Ruling out negligence on the part of the boy, the judge slammed the school officials for failing to take due and appropriate care of the minor child in their custody. “When children are taken out of the school premises, especially to a remote place, the School Authorities are expected to exercise a much higher degree of care and caution than they are normally expected to exercise within the school campus. By allowing or at least by their failure to notice that a few children had gone out of the camp site to ease in a public place, the Educational Authorities have become guilty of negligence, the judge observed.

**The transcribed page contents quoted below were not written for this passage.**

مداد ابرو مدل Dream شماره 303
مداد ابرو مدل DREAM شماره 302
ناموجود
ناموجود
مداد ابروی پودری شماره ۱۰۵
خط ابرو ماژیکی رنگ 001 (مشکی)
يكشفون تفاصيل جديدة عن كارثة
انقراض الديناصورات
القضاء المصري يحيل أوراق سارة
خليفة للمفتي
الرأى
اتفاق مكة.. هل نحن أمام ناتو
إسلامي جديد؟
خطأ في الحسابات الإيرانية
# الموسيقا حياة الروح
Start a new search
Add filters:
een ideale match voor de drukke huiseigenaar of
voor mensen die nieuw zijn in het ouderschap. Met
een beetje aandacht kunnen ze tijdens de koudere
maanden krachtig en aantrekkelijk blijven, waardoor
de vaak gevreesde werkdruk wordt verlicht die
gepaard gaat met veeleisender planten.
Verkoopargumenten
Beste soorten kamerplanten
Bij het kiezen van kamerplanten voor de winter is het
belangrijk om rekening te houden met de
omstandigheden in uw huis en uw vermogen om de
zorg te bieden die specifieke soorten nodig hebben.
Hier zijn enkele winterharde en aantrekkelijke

The judge also charged ONGC with negligence and said that that the pumping machine was in operation without any watch and ward staff of ONGC monitoring site. There was no compound or fencing around the pumping machine besides there were not even sign boards or warning notices erected near the pumping machine to caution people from going near the machine.
“Both ONGC and the educational authorities are guilty. The educational authorities are guilty of not ensuring that the children did not go out of the camp site and not keeping a watch on the children, who went out. ONGC is guilty of allowing a dangerous machine to be in operation without any fencing or warning sign boards and without any watch and ward staff,” the judge observed.

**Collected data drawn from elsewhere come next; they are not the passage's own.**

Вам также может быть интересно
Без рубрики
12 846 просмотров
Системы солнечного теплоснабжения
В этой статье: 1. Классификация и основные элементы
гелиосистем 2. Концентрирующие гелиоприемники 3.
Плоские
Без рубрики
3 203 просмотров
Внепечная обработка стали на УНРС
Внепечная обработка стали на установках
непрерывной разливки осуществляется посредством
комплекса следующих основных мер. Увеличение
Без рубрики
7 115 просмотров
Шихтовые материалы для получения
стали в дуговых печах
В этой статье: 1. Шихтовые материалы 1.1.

The judge also said that ONGC should take this also as part of Corporate Social Responsibility initiative and not make an attempt to shift the blame on the State Government exclusively.
But the court also struck down the contention of the petitioner that his son is entitled to additional compensation in terms of the provisions of the Scheduled Caste and Scheduled Tribes (Prevention of Atrocities) Act, 1989. “I do not think that the Act is of application to cases of this nature,” he said.